*Task brief*:
Copy out each of the records exactly, line for line, without including the pictures.

======== Given information

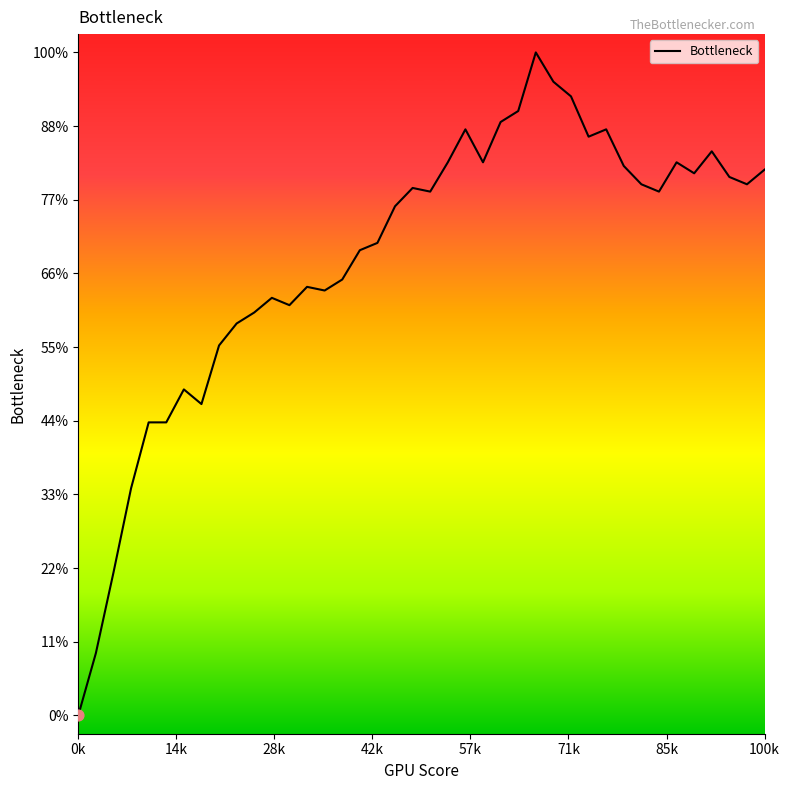

Is this an area chart (filled region under the line)?

No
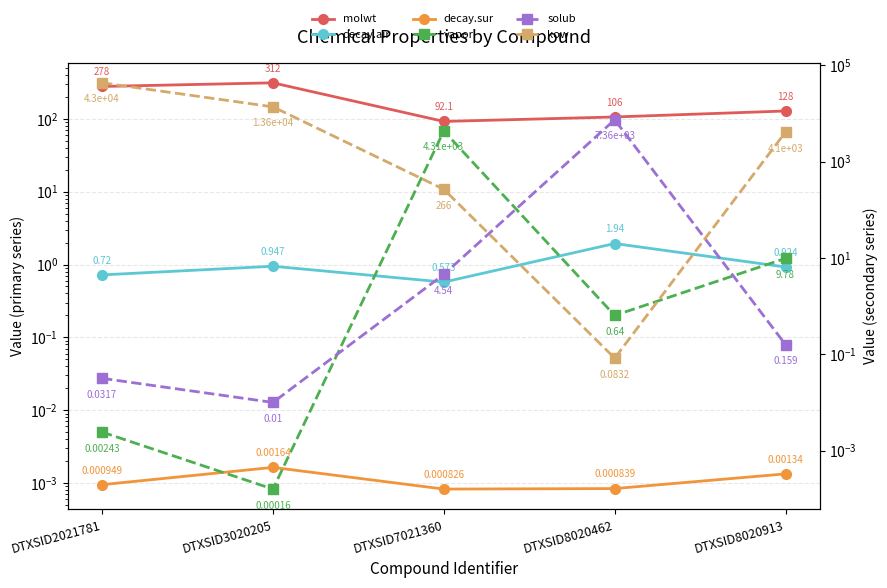

True or false: molwt and decay.air intersect in this chart.

False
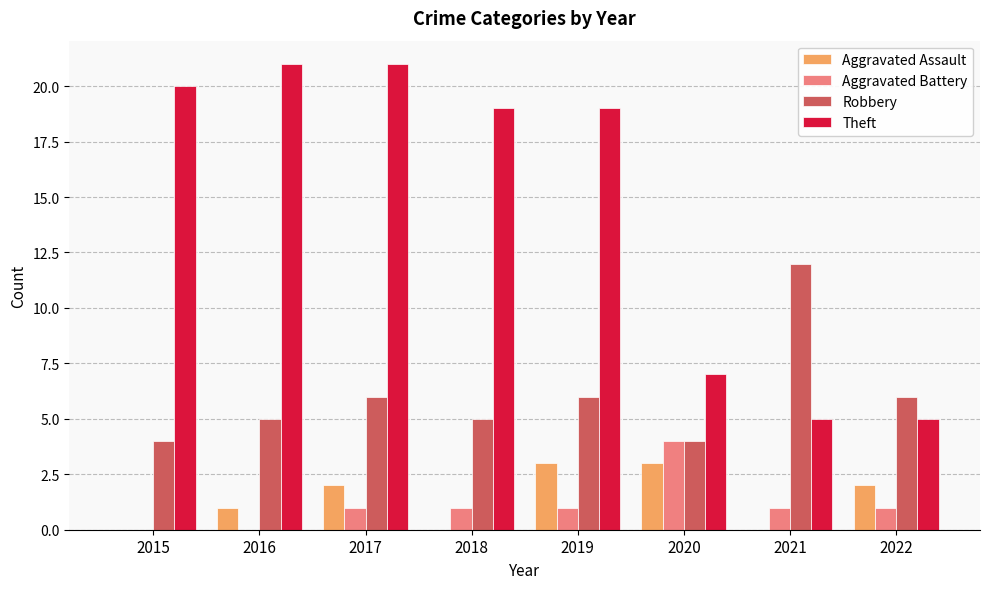

Which series changed the most between 2016 and 2021?

Theft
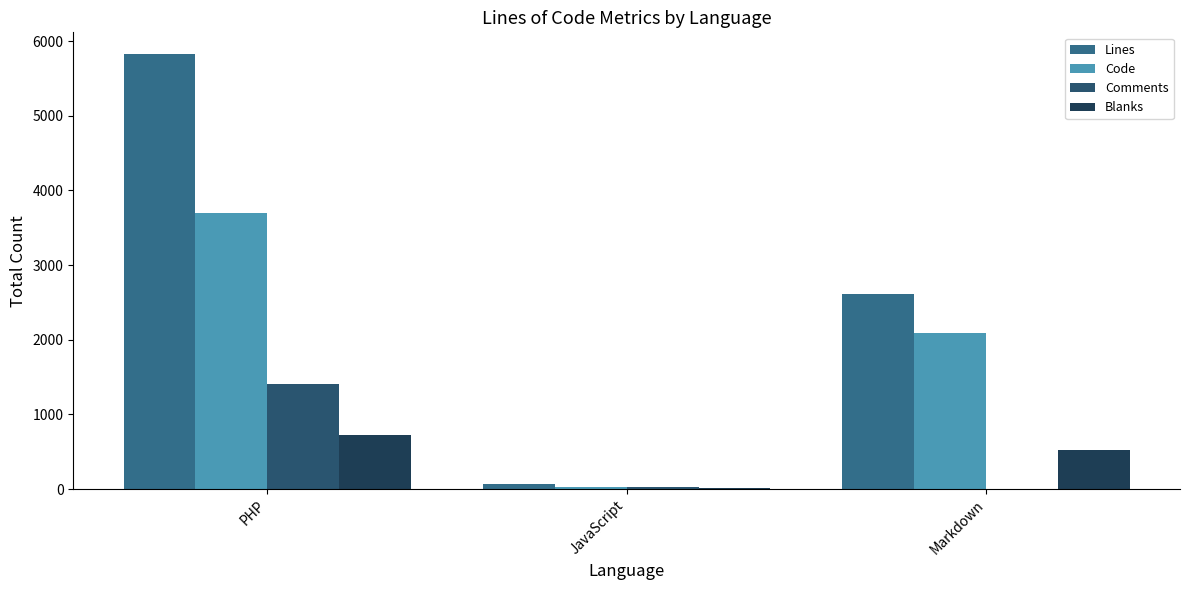

Is it true that Code equals 1645 at PHP?

False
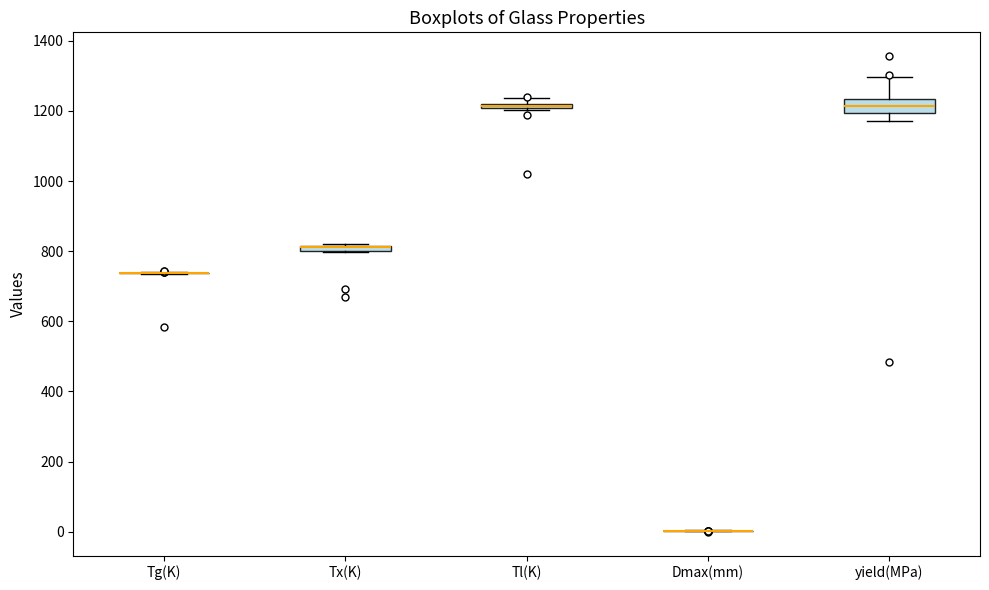

Comparing the boxes themselves (not the whiskers), which one is the tallest?

yield(MPa)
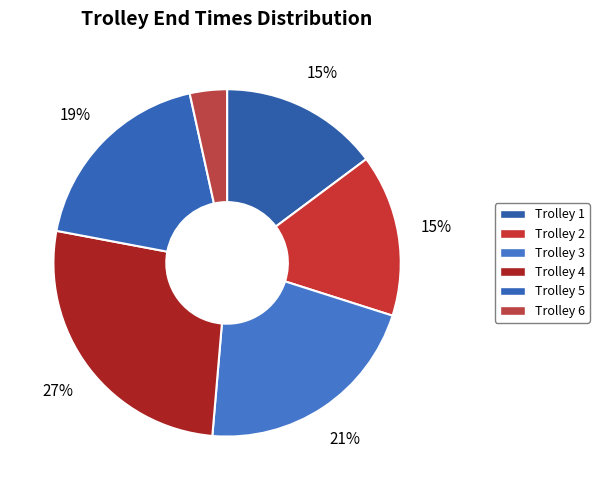

How many slices are in this pie chart?

6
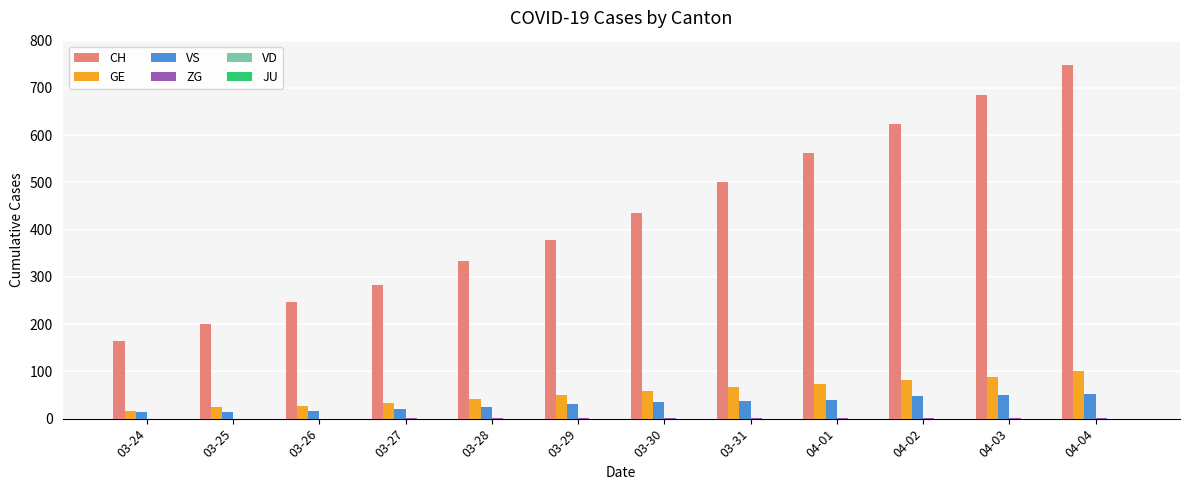

What is the sum of all VS values?

386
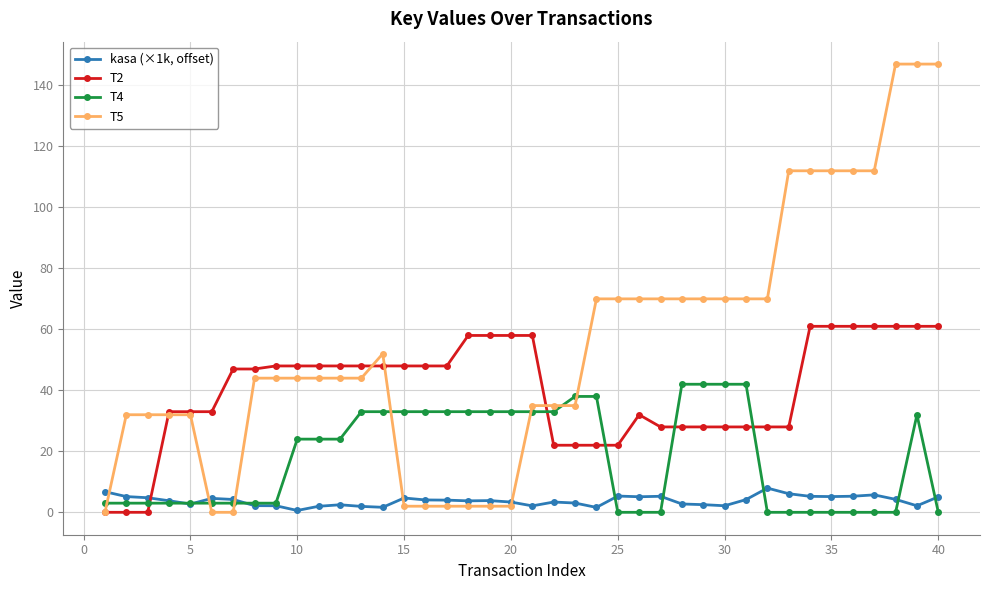

Which series has the largest range (max minus min)?

T5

================

*The answer*:
Is this an area chart (filled region under the line)?

No

True or false: molwt and decay.air intersect in this chart.

False

Which series changed the most between 2016 and 2021?

Theft

Is it true that Code equals 1645 at PHP?

False

Comparing the boxes themselves (not the whiskers), which one is the tallest?

yield(MPa)

How many slices are in this pie chart?

6

What is the sum of all VS values?

386

Which series has the largest range (max minus min)?

T5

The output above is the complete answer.